23. März
Ereignisse
1948 — Verurteilung von Pauline von Württemberg als Fluchthelferin
Am 23. März 1948 wurde Pauline von Württemberg (1877–1965), verheiratete Pauline zu Wied vom Mittleren Militärgericht in Ludwigsburg zu einer vergleichsweise hohen Geldstraße von 25.000 Mark verurteilt. Sie hatte in der Nachkriegszeit aus Loyalität der ihr aus der gemeinsamen Tätigkeit im Deutschen Roten Kreuz in der Zeit des Nationalsozialismus (1933–1945) bekannten NS-Täterin Gertrud Scholtz-Klink (1902–1999) beim Untertauchen und damit zur Flucht vor der strafrechtlichen Verfolgung verholfen.

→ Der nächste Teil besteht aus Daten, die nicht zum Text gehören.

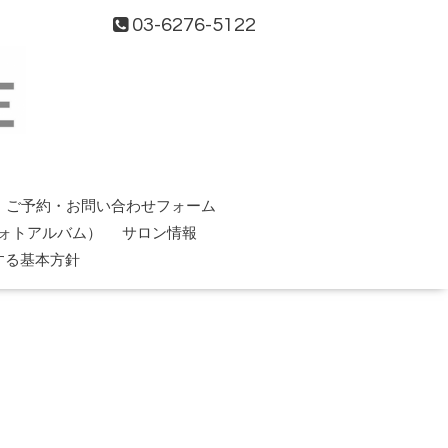
03-6276-5122
ご予約・お問い合わせフォーム
ォトアルバム）
サロン情報
する基本方針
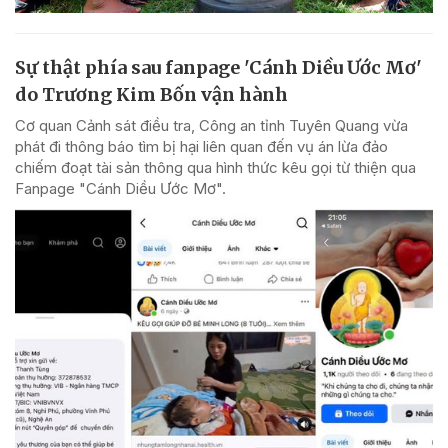
Sự thật phía sau fanpage 'Cánh Diều Ước Mơ'
do Trương Kim Bốn vận hành
Cơ quan Cảnh sát điều tra, Công an tỉnh Tuyên Quang vừa
phát đi thông báo tìm bị hại liên quan đến vụ án lừa đảo
chiếm đoạt tài sản thông qua hình thức kêu gọi từ thiện qua
Fanpage "Cánh Diều Ước Mơ".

2021 — Versteigerung eines Gemäldes von Banksky zugunsten eines Krankenhauses
Am 23. März 2021 versteigerte das Auktionshaus Christie's in London das Gemälde Game Changer des britischen Künstlers Banksky für 16,8 Millionen Pfund, zugunsten des Southampton General Hospital. Das Bild zeigt ein Kind, das eine weibliche Pflegekraft in traditioneller Bekleidung mit einem Roten Kreuz auf der Schürze als Puppe in der Hand hält. Das Britische Rote Kreuz hatte die Nutzung des Zeichens genehmigt.[1]
Weitere Informationen
- Artikel Rotes Kreuz
- Artikel Wahrzeichen
- Kategorie Kunst
Einzelnachweise
- ↑ The artist wishes to thank the British Red Cross for authorising the use of the Red Cross emblem in this work. The red cross symbol is restricted by law in order to preserve its protective function during armed conflicts. The law is designed to limit attempts to associate the symbol with more general health care matters or other commercial usage unrelated to the Geneva Conventions Act […]. — Christies.com, BANKSY. Game Changer.